Davacının bir diğer istemi ile feshe bağlı cezai şart olup Protokolün 12.maddesi uyarınca sözleşme ve eklerinin bayi tarafından 9.maddede yazılı sürelere riayet edilmeksizin ve haklı neden olmaksızın (bu konuda davalının bir savunma ve delil ileri sürmediği nazara alınarak )feshedilmesi nedeni ile davacının bu kalem cezai şartı talep edebileceği kanaati ile bu istemi yerinde görülmüştür.

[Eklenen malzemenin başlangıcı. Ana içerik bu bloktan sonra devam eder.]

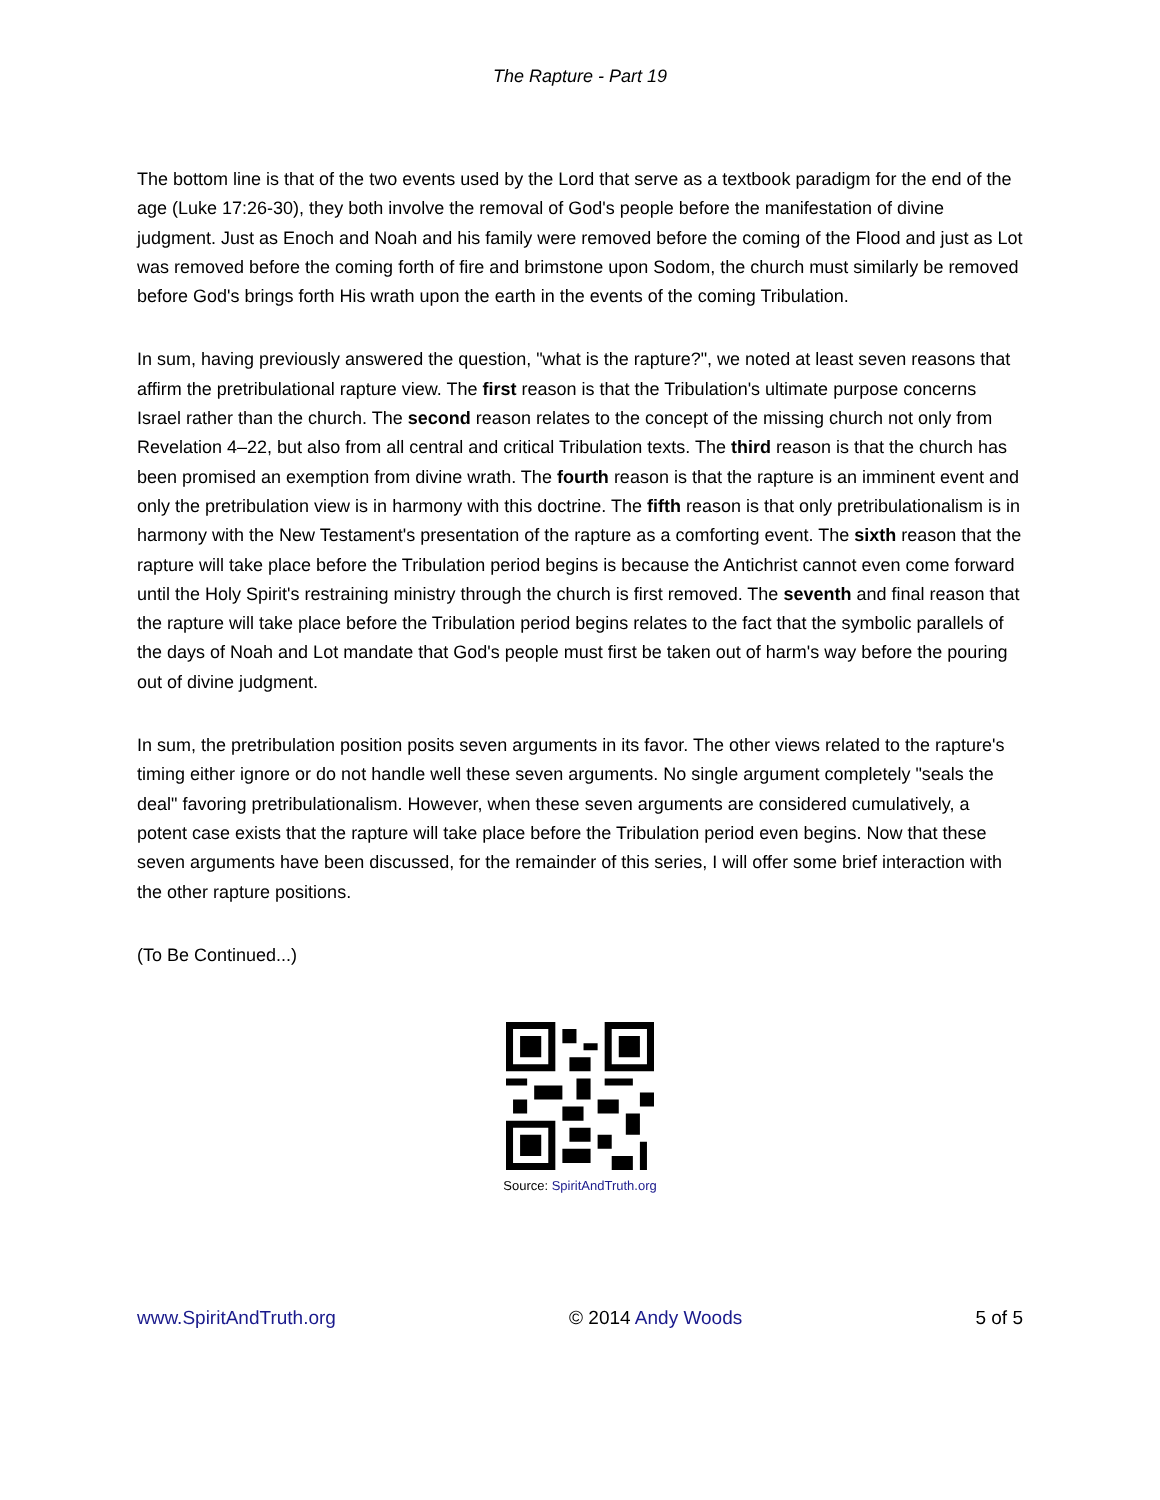The Rapture - Part 19
The bottom line is that of the two events used by the Lord that serve as a textbook paradigm for the end of the age (Luke 17:26-30), they both involve the removal of God's people before the manifestation of divine judgment. Just as Enoch and Noah and his family were removed before the coming of the Flood and just as Lot was removed before the coming forth of fire and brimstone upon Sodom, the church must similarly be removed before God's brings forth His wrath upon the earth in the events of the coming Tribulation.
In sum, having previously answered the question, "what is the rapture?", we noted at least seven reasons that affirm the pretribulational rapture view. The first reason is that the Tribulation's ultimate purpose concerns Israel rather than the church. The second reason relates to the concept of the missing church not only from Revelation 4–22, but also from all central and critical Tribulation texts. The third reason is that the church has been promised an exemption from divine wrath. The fourth reason is that the rapture is an imminent event and only the pretribulation view is in harmony with this doctrine. The fifth reason is that only pretribulationalism is in harmony with the New Testament's presentation of the rapture as a comforting event. The sixth reason that the rapture will take place before the Tribulation period begins is because the Antichrist cannot even come forward until the Holy Spirit's restraining ministry through the church is first removed. The seventh and final reason that the rapture will take place before the Tribulation period begins relates to the fact that the symbolic parallels of the days of Noah and Lot mandate that God's people must first be taken out of harm's way before the pouring out of divine judgment.
In sum, the pretribulation position posits seven arguments in its favor. The other views related to the rapture's timing either ignore or do not handle well these seven arguments. No single argument completely "seals the deal" favoring pretribulationalism. However, when these seven arguments are considered cumulatively, a potent case exists that the rapture will take place before the Tribulation period even begins. Now that these seven arguments have been discussed, for the remainder of this series, I will offer some brief interaction with the other rapture positions.
(To Be Continued...)
Source: SpiritAndTruth.org
www.SpiritAndTruth.org © 2014 Andy Woods 5 of 5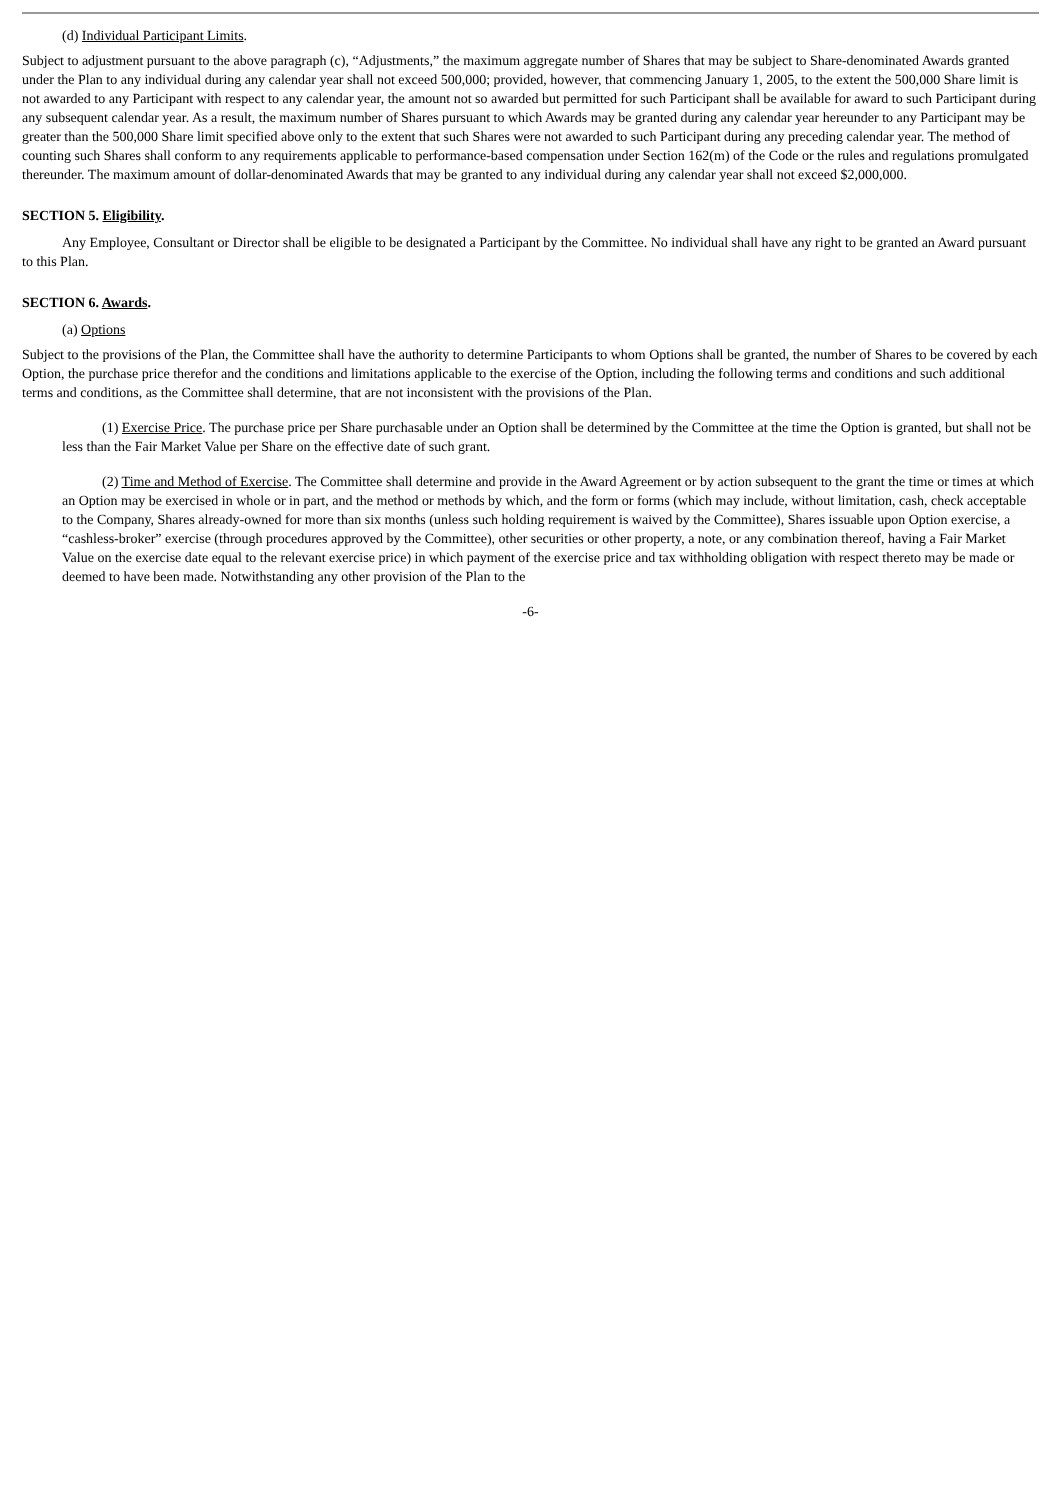(d) Individual Participant Limits.
Subject to adjustment pursuant to the above paragraph (c), “Adjustments,” the maximum aggregate number of Shares that may be subject to Share-denominated Awards granted under the Plan to any individual during any calendar year shall not exceed 500,000; provided, however, that commencing January 1, 2005, to the extent the 500,000 Share limit is not awarded to any Participant with respect to any calendar year, the amount not so awarded but permitted for such Participant shall be available for award to such Participant during any subsequent calendar year. As a result, the maximum number of Shares pursuant to which Awards may be granted during any calendar year hereunder to any Participant may be greater than the 500,000 Share limit specified above only to the extent that such Shares were not awarded to such Participant during any preceding calendar year. The method of counting such Shares shall conform to any requirements applicable to performance-based compensation under Section 162(m) of the Code or the rules and regulations promulgated thereunder. The maximum amount of dollar-denominated Awards that may be granted to any individual during any calendar year shall not exceed $2,000,000.
SECTION 5. Eligibility.
Any Employee, Consultant or Director shall be eligible to be designated a Participant by the Committee. No individual shall have any right to be granted an Award pursuant to this Plan.
SECTION 6. Awards.
(a) Options
Subject to the provisions of the Plan, the Committee shall have the authority to determine Participants to whom Options shall be granted, the number of Shares to be covered by each Option, the purchase price therefor and the conditions and limitations applicable to the exercise of the Option, including the following terms and conditions and such additional terms and conditions, as the Committee shall determine, that are not inconsistent with the provisions of the Plan.
(1) Exercise Price. The purchase price per Share purchasable under an Option shall be determined by the Committee at the time the Option is granted, but shall not be less than the Fair Market Value per Share on the effective date of such grant.
(2) Time and Method of Exercise. The Committee shall determine and provide in the Award Agreement or by action subsequent to the grant the time or times at which an Option may be exercised in whole or in part, and the method or methods by which, and the form or forms (which may include, without limitation, cash, check acceptable to the Company, Shares already-owned for more than six months (unless such holding requirement is waived by the Committee), Shares issuable upon Option exercise, a “cashless-broker” exercise (through procedures approved by the Committee), other securities or other property, a note, or any combination thereof, having a Fair Market Value on the exercise date equal to the relevant exercise price) in which payment of the exercise price and tax withholding obligation with respect thereto may be made or deemed to have been made. Notwithstanding any other provision of the Plan to the
-6-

Sonuç olarak davacının kar mahrumiyeti olarak adlandırdığı ancak düzenleniş biçimi itibari ile ifaya ekli cezai şart olan isteminin reddine, fesih nedeni ile cezai şart isteminin kabulüne karar verilerek aşağıdaki hüküm tesis edilmiştir.
HÜKÜM:
1-Davacının feshe bağlı cezai şart isteminin kabulü ile 1.000 USD’nin dava tarihinden itibaren işleyecek olan 3095 sayılı yasanın 4/a maddesi uyarınca bu yabancı para cinsinden açılacak 1 yıllık mevduat hesabına uygunan mevduat faizi oranında faizi ile birlikte davalıdan alınarak davacıya verilmesine; davacının kar mahrumiyeti isteminin reddine,
2-Kabul edilen dava değerinin dava tarihindeki kur üzerinden TL’ye çevrilmesi ile belirlenen dava değeri 3.5255×1000=3525,50 üzerinden hesaplanan alınması gerekli 240,82 TL harçtan peşin alınan 121,07 TL harcın mahsubu ile eksik kalan kısmın davalıdan tahsili ile hazineye irat kaydına,
3-Davacı tarafından yatırılan 29,20 TL başvuru harcı ve 121,07 TL peşin harç ile davacı tarafından karşılanan 1311,10 TL yargılama giderinin kabul ret oranına göre hesaplanan 652,01 TL’sinin davalıdan tahsili ile davacıya verilmesine, bakiye yargılama giderinin davacı üzerinde bırakılmasına; davalı tarafından karşılanan yargılama giderlerinin kendi üzerinde bırakılmasına,
4-Davacı kendisini vekil ile temsil ettirdiğinden kabul edilen dava değerinin dava tarihindeki kur üzerinden TL’ye çevrilmesi ile belirlenen dava değeri 3.5255×1000=3525,50 üzerinden karar tarihinde yürürlükte bulunan AAÜT’ye göre hesaplanan 423,06 TL vekalet ücretinin davalıdan tahsili ile davacıya verilmesine, (Dava konusunun para alacağına ilişkin olup, doğrudan Tarifenin 3.Kısmına tabi olduğu, Tarifenin 13.maddesinde belirtilen ikinci kısım ikinci bölümde gösterilen hukuki yardımlardan olmadığından 13.madde kapsamında değerlendirilemeyeceği, zira anılan maddenin Tarifenin 2.Kısım 2.Bölümüne giren yani konusu para olmayan veya para ile değerlendirilemeyen davalara ilişkin olduğu, eldeki davanın ise doğrudan konusunun para olduğu nazara alınarak vekalet ücreti Tarifenin 3.Kısım hükümlerine göre hesaplanmıştır. )
5-Taraflarca yatırılan gider avansının kullanılmayan kısmının 6100 sayılı Yasanın 333.maddesi ile Yönetmeliğin 207.maddesi gereğince hükmün kesinleşmesinden sonra hesap numarası bildirilmiş ise elektronik ortamda hesaba aktarmak suretiyle; hesap numarası bildirilmemiş ise masrafı kalan paradan karşılanmak suretiyle PTT merkez ve işyerleri vasıtasıyla adreste ödemeli olarak yazı işleri müdürü tarafından iadesine,
Dair, gerekçeli kararın tebliğinden itibaren iki haftalık yasal süresi içerisinde Bölge Adliye Mahkemesi nezdinde istinaf kanun yolu kabil olmak üzere verilen karar alenen okunup usulen anlatıldı.